Levando tudo isso em conta, concluo que cada história individual de vida pode ser ao mesmo tempo interessante e desinteressante. Muitos autores e autoras supõem que a espontaneidade do relato que fazem de sua própria vida basta para fazer uma grande obra. Não concordo. É preciso arrancar a vida do nosso peito, torná-la estranha a nós mesmos, dar a ela existência própria, autônoma, e fazê-la virar linguagem em estado de invenção - aí, quem sabe, tenhamos conseguido merecer a literatura.
Portanto
Na arte não há regras. Todos os caminhos são válidos e muitas vezes um caminho escolhido não leva a gente ao lugar pretendido. Ter uma carreira que lida com a criatividade é muitas vezes um angustiante jogo de tentativa e erro (quase como é, também, o amor, não acham?).
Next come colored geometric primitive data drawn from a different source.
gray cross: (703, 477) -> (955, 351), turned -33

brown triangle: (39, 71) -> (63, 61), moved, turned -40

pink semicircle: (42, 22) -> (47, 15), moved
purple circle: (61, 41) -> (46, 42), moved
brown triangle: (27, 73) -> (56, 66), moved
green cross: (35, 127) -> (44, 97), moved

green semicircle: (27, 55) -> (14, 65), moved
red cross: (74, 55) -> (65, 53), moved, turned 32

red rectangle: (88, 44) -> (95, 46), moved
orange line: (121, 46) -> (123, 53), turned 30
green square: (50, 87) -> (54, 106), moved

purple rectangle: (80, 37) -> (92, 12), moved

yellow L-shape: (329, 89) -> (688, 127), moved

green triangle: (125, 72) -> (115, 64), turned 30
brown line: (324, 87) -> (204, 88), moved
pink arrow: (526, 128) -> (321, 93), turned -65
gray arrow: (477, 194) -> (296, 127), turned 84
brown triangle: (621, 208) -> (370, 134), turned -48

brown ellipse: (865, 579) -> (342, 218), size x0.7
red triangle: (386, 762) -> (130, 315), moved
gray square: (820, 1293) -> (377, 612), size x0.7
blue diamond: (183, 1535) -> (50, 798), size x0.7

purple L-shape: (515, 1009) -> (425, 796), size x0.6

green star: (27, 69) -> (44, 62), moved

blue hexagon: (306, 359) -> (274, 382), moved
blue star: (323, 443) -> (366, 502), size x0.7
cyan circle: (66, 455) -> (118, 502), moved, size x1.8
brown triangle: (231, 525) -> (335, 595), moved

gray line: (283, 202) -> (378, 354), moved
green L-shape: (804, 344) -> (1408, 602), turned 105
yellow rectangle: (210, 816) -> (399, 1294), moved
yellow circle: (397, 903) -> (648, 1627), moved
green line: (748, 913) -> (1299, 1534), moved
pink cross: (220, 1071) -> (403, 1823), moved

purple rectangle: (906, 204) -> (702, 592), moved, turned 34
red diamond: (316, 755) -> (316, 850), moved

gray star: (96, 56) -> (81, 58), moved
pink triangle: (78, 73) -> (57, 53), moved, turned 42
Trabalhar com o Eu colado à literatura que escrevemos é tão arriscado, e tão fecundo, quanto se esconder atrás de máscaras que nunca revelam quem somos, nem revelam o que vivenciamos.
Só acho que, se a vida “imita” a arte e a arte se inspira na vida, não sei se a vida deveria devorar a arte.
Como vocês enxergam o Eu na literatura, bem como as relações entre vida e arte? A melhor arte é aquela colada à vida de seus criadores, ou seria o contrário? Adoraria saber a opinião de vocês a respeito. Deixem também, se for possível, nos comentários sugestões de leitura de obras de autobiográficas, autoficcionais, memorialísticas que vocês curtam. Na próxima edição, em junho, quero falar de amor e literatura a partir do meu conto “Anunciação”.
Até a próxima!
C.
Meu querido, eu concordo tanto com você que se pudesse curtia duas vezes. É isso. É completamente isso.
o filtro do seu vai estar sempre presente, em maior ou menor grau, de forma consciente ou não. o mais difícil - e importante - é saber como fazer bom uso dele.